*課題概要 A*:
以下の行から、文字列「family」を含む行をすべて書き出してください。大文字と小文字は区別します。

*抽出テキスト*:
第18位

2005年8月8日 (月)

Big Star チャートと無縁だった悲運のバンド

『過小評価されているアーティスト』の第18位…Big Star

ビッグ・スター。近所のスーパーマーケットの名前からつけたという、この何とも皮肉な響きのする名前を持った70年代前半のバンドは、文字どおり、瞬きをする間に見過ごしてしまいそうな輝きを一瞬放ったのち、終にロック界の「巨星」となることなく墜ちていった。彼らのデビュー作 『#1 Record』は、所属レーベル側の事情により充分なプロモーションを受けられず、その名に反して商業的には全く「ナンバーワンの記録(レコード)」とは程遠い結果に終わったし、その後の2枚のオリジナルアルバムも、前作の失敗が遠因となり、音楽シーンから注目されることなく、チャートとは無縁の作品となった。

[データ一覧]
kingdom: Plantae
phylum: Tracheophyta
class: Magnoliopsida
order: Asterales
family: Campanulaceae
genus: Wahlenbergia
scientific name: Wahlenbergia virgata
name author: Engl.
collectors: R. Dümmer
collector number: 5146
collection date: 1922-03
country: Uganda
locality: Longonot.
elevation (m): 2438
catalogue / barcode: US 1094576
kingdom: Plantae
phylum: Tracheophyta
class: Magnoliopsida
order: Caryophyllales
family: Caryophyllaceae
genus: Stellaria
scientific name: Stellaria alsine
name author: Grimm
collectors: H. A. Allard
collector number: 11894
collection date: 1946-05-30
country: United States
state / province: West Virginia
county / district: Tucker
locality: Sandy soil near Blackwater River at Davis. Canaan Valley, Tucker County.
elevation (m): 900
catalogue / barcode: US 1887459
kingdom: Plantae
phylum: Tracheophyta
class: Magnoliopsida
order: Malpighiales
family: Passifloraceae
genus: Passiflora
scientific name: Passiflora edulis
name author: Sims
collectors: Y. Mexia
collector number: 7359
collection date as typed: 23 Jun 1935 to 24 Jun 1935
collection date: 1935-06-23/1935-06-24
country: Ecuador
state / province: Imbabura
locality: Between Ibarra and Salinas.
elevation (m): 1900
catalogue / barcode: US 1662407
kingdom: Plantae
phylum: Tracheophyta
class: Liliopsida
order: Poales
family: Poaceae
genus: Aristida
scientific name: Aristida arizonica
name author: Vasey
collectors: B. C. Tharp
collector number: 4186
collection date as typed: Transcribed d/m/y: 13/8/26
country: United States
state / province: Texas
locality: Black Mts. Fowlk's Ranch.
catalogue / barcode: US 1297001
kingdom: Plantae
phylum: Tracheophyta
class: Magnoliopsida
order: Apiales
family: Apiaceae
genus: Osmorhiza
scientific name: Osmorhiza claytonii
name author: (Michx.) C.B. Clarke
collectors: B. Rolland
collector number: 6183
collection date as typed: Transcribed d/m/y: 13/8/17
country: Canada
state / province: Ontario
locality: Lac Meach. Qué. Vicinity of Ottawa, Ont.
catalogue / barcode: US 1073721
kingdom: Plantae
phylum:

*課題概要 B*:
上の Big Star の記事について、次の問いに答えよ。
(i) 記事の日付はいつか。
(ii) Big Star は『過小評価されているアーティスト』の第何位か。
(iii) バンド名は何の名前からつけたとされているか。

*解答例 A*:
family: Campanulaceae
family: Caryophyllaceae
family: Passifloraceae
family: Poaceae
family: Apiaceae

*解答例 B*:
(i) 2005年8月8日(月)
(ii) 第18位
(iii) 近所のスーパーマーケットの名前